Hôtel des Clochards

André Kertész at Michael Dawson Gallery

André Kertész
May 1st, 1928, Paris
silver gelatin
8 x 10"
printed c.1967

Turnips and vegetables on the folding table. Cut flowers, rather. First of May, 1928. A bunch of flowers, two or three with their leaves, in the right hand. A metal handrail extends from the right eye of the vendor through the flowers and the right forearm of the girl to her right hip, passing through the girdle of Venus and the valise and continuing into the white tiles, terminating with a flourish.

To the rear, a gentleman advancing along the sidewalk.

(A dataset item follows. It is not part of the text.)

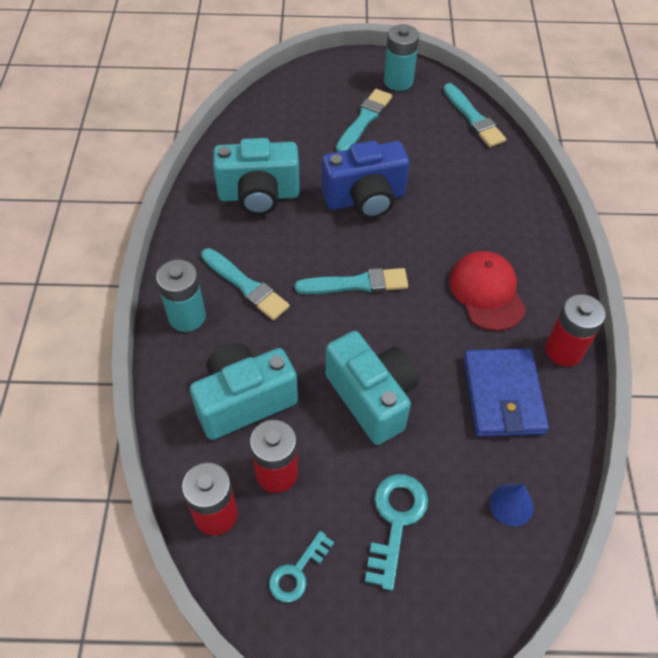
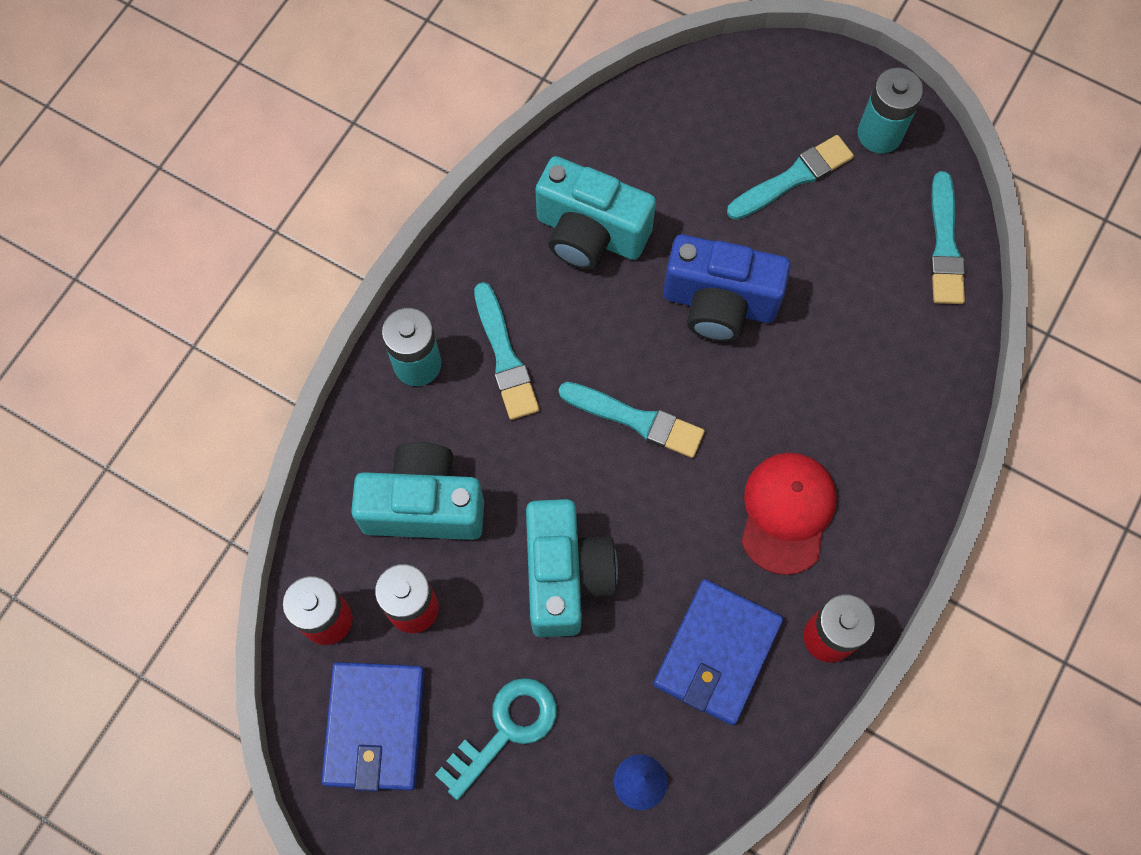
camera: 30 degrees right, 15 degrees up
(297, 572) = (375, 726): turquoise key -> blue wallet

In front, her back to the camera and about to descend the flight of stairs leading to the underground train, and ignoring the proffered flowers at her right hand while holding by its handle a small valise in her left, and totally surmounted by a black trench coat loosely cinched at the waist, flapper-capped at a jaunty angle and convent-shod with two-inch heels, a young lady.

In front of a café, by the Métro entrance, seated legless at the scroll of a balustrade hawking his wares before a small folding table with three potted sprigs beside it on the pavement, perhaps a veteran of the Great War. Two large columns painted white above and some dark color below support the roof above the café tables. The balustrade descends architecturally speaking in a series of simple orders like a geological cut, dominated by the plain white tile characteristic of the institution. The light is diffuse, and comes from above.